Relevant Radio 25th Anniversary Gala Keynote, Delivered by Msgr. James Shea

Transcript of Msgr. Shea’s Address


Father Rocky, thank you. Everybody, let’s hear it for 25 years for Relevant Radio. My own association with this great Catholic apostolate is one of the great jewels of my life. I’m so proud to serve on the board of directors of Relevant Radio with some of the best and smartest and most entrepreneurial Catholics in the whole country. And of course, Father Rocky is not least among those. I’m just very grateful for the University of Mary’s association with Relevant Radio and for my own small part in this amazing apostolate. And so I’m happy to be here to celebrate with all of you.

I have agreed throughout the course of my life with just about everything that Patrick Madrid has said, with one exception. At the beginning of the night, he came up here wearing a sombrero, which I didn’t think of. And he said it’s not Taco Tuesday, but it’s the next best thing. Patrick, I disagree with you. Today is the feast of Our lady of Guadalupe. It’s Fiesta Friday, and that’s way better than Taco Tuesday. And so I say, ¡Viva Cristo Rey, Que Viva! ¡Viva la Virgen de Guadalupe, Que Viva!

In one of the best Catholic novels of the 20th century, Brideshead Revisited, there’s a lover’s quarrel. Charles Ryder and Julia Marchmain are fighting at the fountain on the great manor house. And Charles said it’s like a play. We had the fight scene. Now we’re going to have the reconciliation scene. But that only made Julia more angry. And she said, why must you always see everything secondhand? Why must our lives be a play? This is a line which captivated me when I first read it, but it’s been haunting me for about the last week. Because this is a deadly temptation for all of us to see our lives secondhand, to think that what we’re doing is just a weak imitation of some ancient or erstwhile heroism that happened a long time ago.

Because when we do that, when we live our lives secondhand, instead of seizing them as the great adventure of grace that they truly are, instead of believing that the Holy Spirit is active in the world and in our lives, then we become passive, and we begin to experience or undergo life rather than living it. And when Catholics do this, it is a defect of faith. And that’s what I’d like to talk to you about tonight.

The reason it’s been burning in my heart this past week is that just last week, on the campus of the University of Mary on a Wednesday morning, I was the celebrant at Mass. It was the feast of St. Francis Xavier, that amazing missionary, the patron saint of the foreign missions in the Catholic Church. So there were 500 students jammed into our main chapel. And I looked out at them, and all of a sudden, I was caught by something. And I told them the story of Francis Xavier. How in 1529, almost 500 years ago, he was living in a student residence at the University of Paris. And he happened, not through his own choice, to wind up with two roommates, Peter Faber and Ignatius of Loyola. He was worldly and ambitious. He had all kinds of earthly dreams for his life, this strapping, handsome young Spanish nobleman.

* Dataset records *
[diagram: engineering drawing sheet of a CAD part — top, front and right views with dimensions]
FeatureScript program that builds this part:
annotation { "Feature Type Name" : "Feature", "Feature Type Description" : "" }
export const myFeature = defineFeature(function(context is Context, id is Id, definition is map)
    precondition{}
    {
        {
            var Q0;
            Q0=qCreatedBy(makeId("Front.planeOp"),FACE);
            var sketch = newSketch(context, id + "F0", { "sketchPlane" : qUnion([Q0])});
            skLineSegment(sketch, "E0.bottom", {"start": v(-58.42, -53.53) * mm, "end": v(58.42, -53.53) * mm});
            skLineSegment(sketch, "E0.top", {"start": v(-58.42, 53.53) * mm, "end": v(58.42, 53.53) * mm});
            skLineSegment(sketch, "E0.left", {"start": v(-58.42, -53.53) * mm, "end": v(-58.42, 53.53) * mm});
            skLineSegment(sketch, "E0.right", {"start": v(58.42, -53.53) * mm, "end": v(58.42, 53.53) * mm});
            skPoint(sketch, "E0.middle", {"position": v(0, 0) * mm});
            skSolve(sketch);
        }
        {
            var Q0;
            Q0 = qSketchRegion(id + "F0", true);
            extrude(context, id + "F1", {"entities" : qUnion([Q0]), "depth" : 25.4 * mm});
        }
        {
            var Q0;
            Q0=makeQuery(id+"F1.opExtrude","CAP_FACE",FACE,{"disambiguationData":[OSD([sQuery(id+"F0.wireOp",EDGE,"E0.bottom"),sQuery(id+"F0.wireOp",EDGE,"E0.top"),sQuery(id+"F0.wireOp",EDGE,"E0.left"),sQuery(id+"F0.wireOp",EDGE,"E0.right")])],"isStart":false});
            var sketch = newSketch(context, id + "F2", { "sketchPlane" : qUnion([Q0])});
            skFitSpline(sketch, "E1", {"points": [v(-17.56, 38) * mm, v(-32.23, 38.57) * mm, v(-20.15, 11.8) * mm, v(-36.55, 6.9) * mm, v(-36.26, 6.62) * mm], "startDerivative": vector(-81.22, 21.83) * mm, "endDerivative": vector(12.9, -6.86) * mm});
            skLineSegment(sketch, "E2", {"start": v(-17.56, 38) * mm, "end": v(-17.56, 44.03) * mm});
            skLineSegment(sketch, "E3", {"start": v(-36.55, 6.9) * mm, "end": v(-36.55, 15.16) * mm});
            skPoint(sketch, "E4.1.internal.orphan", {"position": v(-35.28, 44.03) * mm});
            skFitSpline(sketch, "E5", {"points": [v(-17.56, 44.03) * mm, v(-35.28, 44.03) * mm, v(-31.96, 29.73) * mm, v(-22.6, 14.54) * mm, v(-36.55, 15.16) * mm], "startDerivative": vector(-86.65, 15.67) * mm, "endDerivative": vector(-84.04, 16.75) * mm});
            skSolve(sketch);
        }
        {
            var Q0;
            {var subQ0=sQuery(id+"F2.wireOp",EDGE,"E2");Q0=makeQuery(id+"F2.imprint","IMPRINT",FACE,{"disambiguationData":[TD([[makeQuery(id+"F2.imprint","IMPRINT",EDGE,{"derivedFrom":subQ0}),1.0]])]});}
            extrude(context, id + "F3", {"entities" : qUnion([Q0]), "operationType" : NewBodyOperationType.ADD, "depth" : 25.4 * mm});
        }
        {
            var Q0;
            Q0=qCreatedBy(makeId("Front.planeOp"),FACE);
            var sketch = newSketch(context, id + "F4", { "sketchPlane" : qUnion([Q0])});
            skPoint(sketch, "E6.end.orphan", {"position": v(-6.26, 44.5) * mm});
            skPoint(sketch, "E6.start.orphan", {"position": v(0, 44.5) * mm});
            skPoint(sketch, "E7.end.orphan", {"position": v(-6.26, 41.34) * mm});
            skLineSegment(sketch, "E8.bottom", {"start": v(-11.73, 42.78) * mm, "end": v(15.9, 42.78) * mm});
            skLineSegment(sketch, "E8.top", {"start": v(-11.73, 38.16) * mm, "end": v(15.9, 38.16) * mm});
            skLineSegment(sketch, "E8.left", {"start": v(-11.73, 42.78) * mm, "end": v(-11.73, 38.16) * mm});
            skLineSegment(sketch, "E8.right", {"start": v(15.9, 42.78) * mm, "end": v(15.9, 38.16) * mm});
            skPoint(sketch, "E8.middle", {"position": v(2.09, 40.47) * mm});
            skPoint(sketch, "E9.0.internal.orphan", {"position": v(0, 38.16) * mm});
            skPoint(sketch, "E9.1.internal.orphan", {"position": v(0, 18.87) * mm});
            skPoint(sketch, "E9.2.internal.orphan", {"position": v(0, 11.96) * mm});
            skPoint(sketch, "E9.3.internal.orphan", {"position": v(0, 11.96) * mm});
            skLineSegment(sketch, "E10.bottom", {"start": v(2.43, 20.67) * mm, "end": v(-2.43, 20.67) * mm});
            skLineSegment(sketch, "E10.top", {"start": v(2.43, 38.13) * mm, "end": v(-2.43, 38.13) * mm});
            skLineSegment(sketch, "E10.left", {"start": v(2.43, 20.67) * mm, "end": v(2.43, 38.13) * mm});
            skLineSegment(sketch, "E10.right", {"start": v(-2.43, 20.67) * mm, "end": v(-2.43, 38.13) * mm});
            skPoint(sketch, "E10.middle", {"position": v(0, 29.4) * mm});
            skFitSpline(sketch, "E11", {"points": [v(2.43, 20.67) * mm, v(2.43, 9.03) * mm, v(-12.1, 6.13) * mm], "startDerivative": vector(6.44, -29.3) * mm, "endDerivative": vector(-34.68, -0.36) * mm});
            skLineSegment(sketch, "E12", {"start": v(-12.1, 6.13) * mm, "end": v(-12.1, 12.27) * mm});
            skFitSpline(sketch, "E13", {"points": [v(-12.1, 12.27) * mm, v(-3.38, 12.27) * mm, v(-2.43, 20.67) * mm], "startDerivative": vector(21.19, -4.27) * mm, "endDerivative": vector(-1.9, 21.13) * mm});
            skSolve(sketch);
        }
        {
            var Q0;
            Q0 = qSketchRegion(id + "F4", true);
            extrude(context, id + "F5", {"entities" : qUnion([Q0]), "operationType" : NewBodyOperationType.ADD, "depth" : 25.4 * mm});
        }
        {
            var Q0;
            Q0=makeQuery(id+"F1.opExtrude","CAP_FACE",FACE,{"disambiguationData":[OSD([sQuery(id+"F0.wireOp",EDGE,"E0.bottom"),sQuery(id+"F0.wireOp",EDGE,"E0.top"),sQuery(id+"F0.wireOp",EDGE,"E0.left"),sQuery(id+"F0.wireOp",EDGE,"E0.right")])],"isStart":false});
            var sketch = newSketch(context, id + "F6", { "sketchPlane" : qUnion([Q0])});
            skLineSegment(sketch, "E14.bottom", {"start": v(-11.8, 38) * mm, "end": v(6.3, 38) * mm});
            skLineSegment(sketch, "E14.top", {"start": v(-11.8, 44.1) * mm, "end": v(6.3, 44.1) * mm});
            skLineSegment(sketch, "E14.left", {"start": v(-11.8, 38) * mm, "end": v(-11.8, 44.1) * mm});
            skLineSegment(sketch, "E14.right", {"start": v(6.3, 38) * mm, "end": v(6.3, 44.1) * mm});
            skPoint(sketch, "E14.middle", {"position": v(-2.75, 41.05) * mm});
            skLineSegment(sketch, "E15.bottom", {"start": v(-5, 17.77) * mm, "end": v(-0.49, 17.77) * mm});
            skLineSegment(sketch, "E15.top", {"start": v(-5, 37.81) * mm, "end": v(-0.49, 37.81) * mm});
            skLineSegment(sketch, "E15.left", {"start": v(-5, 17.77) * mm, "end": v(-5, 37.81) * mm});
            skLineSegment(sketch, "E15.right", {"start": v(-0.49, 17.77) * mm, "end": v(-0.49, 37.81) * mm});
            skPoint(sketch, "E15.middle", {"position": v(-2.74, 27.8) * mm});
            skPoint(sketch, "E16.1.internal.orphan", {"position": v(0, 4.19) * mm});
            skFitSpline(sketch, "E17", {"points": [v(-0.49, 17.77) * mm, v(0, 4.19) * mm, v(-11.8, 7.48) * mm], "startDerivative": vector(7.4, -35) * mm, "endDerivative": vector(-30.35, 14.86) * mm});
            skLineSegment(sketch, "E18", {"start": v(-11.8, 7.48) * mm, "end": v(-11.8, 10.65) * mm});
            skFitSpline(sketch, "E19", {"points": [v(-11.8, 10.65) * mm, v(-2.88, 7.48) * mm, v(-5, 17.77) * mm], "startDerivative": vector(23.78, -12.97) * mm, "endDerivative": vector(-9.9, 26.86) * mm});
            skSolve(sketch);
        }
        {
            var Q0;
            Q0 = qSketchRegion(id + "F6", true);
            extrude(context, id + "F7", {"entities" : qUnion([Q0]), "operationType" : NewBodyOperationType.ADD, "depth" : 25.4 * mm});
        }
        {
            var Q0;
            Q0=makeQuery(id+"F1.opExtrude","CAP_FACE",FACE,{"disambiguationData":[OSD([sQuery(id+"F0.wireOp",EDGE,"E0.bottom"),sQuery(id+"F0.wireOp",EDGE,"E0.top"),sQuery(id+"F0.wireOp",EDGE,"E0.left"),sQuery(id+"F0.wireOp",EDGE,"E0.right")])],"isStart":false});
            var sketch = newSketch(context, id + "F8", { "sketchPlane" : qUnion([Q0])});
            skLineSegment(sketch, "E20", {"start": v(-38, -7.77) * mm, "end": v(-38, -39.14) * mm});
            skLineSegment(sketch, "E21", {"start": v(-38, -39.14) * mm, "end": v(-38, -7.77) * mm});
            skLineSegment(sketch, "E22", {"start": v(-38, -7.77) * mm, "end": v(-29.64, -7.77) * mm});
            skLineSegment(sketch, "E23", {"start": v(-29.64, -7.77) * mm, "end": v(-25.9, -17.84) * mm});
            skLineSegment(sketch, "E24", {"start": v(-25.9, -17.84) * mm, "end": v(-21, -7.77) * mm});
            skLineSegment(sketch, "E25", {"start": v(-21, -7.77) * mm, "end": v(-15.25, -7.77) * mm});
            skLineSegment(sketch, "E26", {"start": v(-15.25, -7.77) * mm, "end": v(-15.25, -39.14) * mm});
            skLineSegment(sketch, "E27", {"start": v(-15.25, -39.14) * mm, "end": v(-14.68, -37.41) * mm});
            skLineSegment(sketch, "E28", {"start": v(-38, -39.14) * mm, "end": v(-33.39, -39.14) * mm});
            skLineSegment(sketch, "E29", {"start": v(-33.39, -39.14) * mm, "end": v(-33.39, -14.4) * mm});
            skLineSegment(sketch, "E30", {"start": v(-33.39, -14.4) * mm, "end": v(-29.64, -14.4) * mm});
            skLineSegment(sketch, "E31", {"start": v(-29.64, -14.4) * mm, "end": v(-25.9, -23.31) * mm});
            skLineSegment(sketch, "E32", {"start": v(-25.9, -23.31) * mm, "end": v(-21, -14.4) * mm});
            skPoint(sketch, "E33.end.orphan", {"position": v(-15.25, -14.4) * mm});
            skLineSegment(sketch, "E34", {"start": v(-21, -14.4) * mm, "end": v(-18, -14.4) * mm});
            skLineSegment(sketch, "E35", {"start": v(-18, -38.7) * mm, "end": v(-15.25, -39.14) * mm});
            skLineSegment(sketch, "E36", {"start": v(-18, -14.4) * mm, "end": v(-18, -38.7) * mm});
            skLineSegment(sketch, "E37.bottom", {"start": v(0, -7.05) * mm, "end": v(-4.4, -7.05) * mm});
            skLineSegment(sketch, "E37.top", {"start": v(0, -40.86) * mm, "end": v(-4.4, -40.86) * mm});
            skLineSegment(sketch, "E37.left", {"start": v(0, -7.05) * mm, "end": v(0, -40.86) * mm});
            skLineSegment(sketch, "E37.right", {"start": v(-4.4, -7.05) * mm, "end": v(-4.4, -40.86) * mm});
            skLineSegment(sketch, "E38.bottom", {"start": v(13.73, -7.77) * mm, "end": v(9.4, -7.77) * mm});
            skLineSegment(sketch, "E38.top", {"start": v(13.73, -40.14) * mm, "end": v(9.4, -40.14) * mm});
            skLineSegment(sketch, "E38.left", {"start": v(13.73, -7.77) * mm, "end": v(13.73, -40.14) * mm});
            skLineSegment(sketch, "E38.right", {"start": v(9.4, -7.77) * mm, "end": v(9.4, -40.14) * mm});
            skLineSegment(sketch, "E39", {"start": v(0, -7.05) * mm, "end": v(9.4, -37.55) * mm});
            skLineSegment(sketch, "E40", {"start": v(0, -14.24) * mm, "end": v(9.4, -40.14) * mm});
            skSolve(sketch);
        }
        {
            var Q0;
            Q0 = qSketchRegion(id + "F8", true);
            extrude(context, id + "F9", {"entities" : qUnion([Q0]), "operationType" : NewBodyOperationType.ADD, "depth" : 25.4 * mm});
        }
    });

...

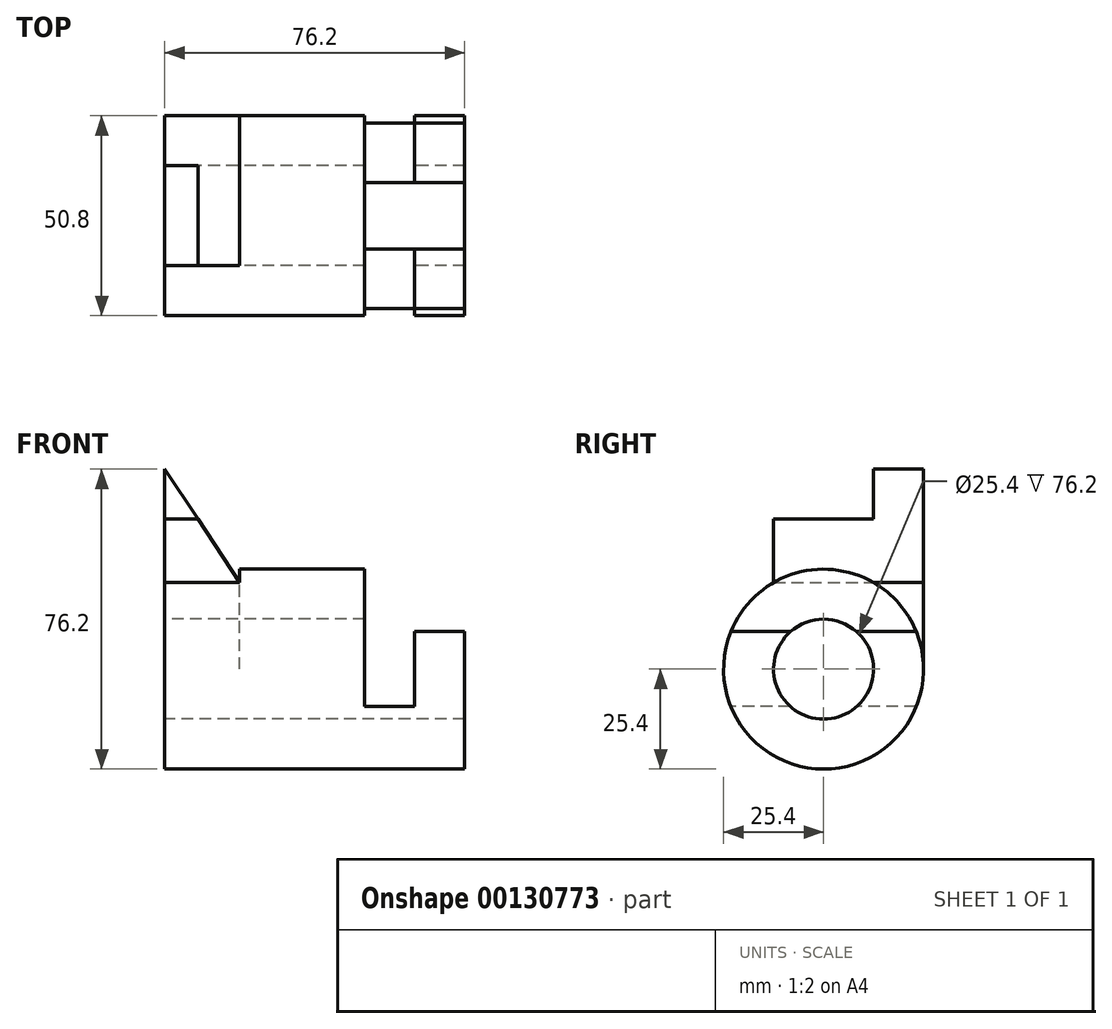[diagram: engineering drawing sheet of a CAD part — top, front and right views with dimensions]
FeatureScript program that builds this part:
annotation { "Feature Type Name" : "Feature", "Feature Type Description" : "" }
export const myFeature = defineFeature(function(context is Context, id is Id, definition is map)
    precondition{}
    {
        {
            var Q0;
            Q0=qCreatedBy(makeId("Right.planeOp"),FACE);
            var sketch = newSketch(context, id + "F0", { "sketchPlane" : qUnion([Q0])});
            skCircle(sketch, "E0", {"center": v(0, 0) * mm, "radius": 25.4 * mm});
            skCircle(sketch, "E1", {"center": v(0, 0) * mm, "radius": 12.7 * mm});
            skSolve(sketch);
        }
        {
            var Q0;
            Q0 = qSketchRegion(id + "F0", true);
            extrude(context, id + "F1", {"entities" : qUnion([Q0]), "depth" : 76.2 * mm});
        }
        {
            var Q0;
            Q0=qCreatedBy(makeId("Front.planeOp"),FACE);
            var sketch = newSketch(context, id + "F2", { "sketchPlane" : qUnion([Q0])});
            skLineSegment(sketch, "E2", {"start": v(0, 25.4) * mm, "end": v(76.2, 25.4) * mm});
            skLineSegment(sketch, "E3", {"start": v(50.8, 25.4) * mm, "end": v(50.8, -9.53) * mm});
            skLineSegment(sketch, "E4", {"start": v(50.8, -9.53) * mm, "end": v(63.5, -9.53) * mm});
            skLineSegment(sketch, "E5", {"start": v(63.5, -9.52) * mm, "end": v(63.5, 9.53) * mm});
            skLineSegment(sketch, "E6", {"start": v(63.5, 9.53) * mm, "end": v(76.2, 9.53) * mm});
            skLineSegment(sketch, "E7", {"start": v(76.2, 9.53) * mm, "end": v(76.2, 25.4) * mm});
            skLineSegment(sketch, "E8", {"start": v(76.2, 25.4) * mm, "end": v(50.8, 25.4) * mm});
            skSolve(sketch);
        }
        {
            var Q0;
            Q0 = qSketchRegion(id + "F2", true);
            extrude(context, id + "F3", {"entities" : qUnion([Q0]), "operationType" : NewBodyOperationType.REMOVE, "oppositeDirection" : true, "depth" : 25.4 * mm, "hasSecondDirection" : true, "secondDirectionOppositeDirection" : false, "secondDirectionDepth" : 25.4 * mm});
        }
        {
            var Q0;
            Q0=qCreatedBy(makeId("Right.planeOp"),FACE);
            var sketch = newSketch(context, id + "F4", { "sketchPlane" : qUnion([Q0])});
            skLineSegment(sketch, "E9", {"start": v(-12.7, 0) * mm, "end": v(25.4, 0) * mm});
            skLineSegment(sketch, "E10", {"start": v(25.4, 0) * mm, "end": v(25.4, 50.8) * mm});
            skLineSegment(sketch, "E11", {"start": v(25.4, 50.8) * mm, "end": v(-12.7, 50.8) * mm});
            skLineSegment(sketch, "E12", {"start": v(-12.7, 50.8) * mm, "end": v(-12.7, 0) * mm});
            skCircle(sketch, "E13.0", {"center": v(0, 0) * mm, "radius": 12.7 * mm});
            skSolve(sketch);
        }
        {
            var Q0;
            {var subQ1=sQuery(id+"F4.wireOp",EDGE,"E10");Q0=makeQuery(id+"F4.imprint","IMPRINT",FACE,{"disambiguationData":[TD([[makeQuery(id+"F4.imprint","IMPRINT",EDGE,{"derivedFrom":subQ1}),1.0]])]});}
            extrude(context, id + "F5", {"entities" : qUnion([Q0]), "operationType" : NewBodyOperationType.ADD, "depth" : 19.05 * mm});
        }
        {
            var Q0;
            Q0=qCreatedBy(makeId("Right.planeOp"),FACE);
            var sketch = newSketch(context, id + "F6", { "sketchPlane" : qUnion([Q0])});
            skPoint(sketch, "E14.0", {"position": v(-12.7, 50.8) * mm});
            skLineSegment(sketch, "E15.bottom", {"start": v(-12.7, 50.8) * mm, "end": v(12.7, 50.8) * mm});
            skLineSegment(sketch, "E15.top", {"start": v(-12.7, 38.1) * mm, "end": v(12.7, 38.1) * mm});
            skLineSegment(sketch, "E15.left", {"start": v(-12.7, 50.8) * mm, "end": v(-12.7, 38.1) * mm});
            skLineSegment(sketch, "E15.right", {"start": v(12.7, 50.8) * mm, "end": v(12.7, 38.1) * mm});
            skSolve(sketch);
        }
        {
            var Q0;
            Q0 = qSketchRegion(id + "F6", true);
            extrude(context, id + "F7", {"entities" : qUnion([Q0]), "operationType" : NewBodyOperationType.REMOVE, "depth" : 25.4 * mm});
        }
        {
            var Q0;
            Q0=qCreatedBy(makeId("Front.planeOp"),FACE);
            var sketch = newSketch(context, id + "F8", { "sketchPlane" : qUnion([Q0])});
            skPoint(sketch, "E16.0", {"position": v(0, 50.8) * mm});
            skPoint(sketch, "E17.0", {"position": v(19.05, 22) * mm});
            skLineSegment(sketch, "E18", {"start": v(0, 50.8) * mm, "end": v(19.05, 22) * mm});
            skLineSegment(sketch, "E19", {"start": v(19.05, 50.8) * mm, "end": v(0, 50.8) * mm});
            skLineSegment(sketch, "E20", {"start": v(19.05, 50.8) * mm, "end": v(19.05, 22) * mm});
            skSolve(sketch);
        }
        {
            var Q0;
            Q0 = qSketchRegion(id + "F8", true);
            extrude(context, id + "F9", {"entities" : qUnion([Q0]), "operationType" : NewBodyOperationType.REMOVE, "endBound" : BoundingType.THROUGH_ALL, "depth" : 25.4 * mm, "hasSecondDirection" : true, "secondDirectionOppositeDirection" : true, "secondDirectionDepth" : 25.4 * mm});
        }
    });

* Problem set *
#1 Output the part of the Relevant Radio keynote transcript that begins at the words "In one of the" and stops after "long time ago.", copied verbatim.
#2 Filter the records down to every line containing the string "secondDirectionDepth", treating case as significant.

* Answers for the tasks *
#1
In one of the best Catholic novels of the 20th century, Brideshead Revisited, there’s a lover’s quarrel. Charles Ryder and Julia Marchmain are fighting at the fountain on the great manor house. And Charles said it’s like a play. We had the fight scene. Now we’re going to have the reconciliation scene. But that only made Julia more angry. And she said, why must you always see everything secondhand? Why must our lives be a play? This is a line which captivated me when I first read it, but it’s been haunting me for about the last week. Because this is a deadly temptation for all of us to see our lives secondhand, to think that what we’re doing is just a weak imitation of some ancient or erstwhile heroism that happened a long time ago.

#2
            extrude(context, id + "F3", {"entities" : qUnion([Q0]), "operationType" : NewBodyOperationType.REMOVE, "oppositeDirection" : true, "depth" : 25.4 * mm, "hasSecondDirection" : true, "secondDirectionOppositeDirection" : false, "secondDirectionDepth" : 25.4 * mm});
            extrude(context, id + "F9", {"entities" : qUnion([Q0]), "operationType" : NewBodyOperationType.REMOVE, "endBound" : BoundingType.THROUGH_ALL, "depth" : 25.4 * mm, "hasSecondDirection" : true, "secondDirectionOppositeDirection" : true, "secondDirectionDepth" : 25.4 * mm});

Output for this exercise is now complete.